By June 2017, the manga had over 5 million copies in circulation.

The Your Lie in April manga received mixed reviews. Some critics praised the plot for its realistic portrayal of relationships between the characters. Rebecca Silverman from Anime News Network (ANN) was more critical and said the plot is not as emotional as Arakawa intended it to be. The characters also received mixed responses. Some critics praised Kōsei's relationships and the adult characters for being more developed than adult characters in similar works, whereas others called Kaori mean and said that her actions toward Kōsei were difficult to interpret. A few critics gave the artwork praise for representing the music well, while others said that Arakawa had difficulty drawing characters' faces.

Your Lie in April won the award for the best shōnen manga at the 37th Kodansha Manga Awards. It was also nominated for the fifth Manga Taishō. The series was chosen as one of the best manga in Comic-Con International's Best & Worst Manga of 2016 list. The first volume ranked in the Young Adult Library Services Association's 2016 list of the top 112 graphic novels for teenagers.

=== Anime ===
Unlike the manga, critics largely praised the anime adaptation. Many critics praised the plot; Chris Beveridge of The Fandom Post stated; "plainly said, [the series] moved me", while Chris Homer of the same site called the series a masterpiece of storytelling. However, Theron Martin of ANN opined the plot may not be emotional to every viewer. The anime's characters also received praise, with several critics calling them enjoyable and realistic.

Many critics called the animation beautiful and full of emotion, with Richard Eisenbeis from Kotaku describing it as "utterly superb". Critics also praised the soundtrack, with Allen Moody from THEM Anime Reviews naming the music as an especially impressive aspect. Several reviewers praised the voice acting of both the original Japanese version and the English dub. The series received the Yomiuri Shimbun newspaper's 2016 Sugoi Japan Award in the anime category.
——————————
• Task
From the passage on the reception of Your Lie in April, reproduce the part that begins with the words containing "Your Lie in April won" and ends with "enjoyable and realistic.". The records have nothing to do with the reception of Your Lie in April.

Stored data entries:
——————————
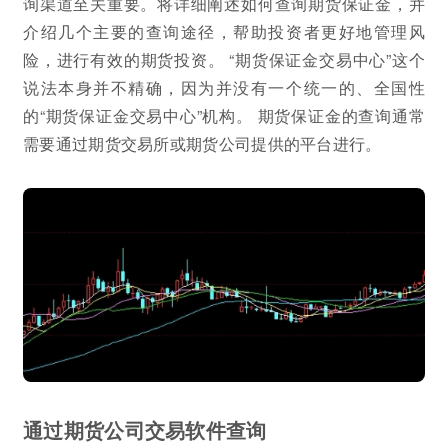
询渠道至关重要。将详细阐述如何查询期货保证金，并
介绍几个主要的查询途径，帮助投资者更好地管理风
险，进行有效的期货投资。 “期货保证金交易中心”这个
说法本身并不精确，因为并没有一个统一的、全国性
的“期货保证金交易中心”机构。 期货保证金的查询通常
需要通过期货交易所或期货公司提供的平台进行。
通过期货公司交易软件查询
——————————
• Response for this exercise
Your Lie in April won the award for the best shōnen manga at the 37th Kodansha Manga Awards. It was also nominated for the fifth Manga Taishō. The series was chosen as one of the best manga in Comic-Con International's Best & Worst Manga of 2016 list. The first volume ranked in the Young Adult Library Services Association's 2016 list of the top 112 graphic novels for teenagers.

=== Anime ===
Unlike the manga, critics largely praised the anime adaptation. Many critics praised the plot; Chris Beveridge of The Fandom Post stated; "plainly said, [the series] moved me", while Chris Homer of the same site called the series a masterpiece of storytelling. However, Theron Martin of ANN opined the plot may not be emotional to every viewer. The anime's characters also received praise, with several critics calling them enjoyable and realistic.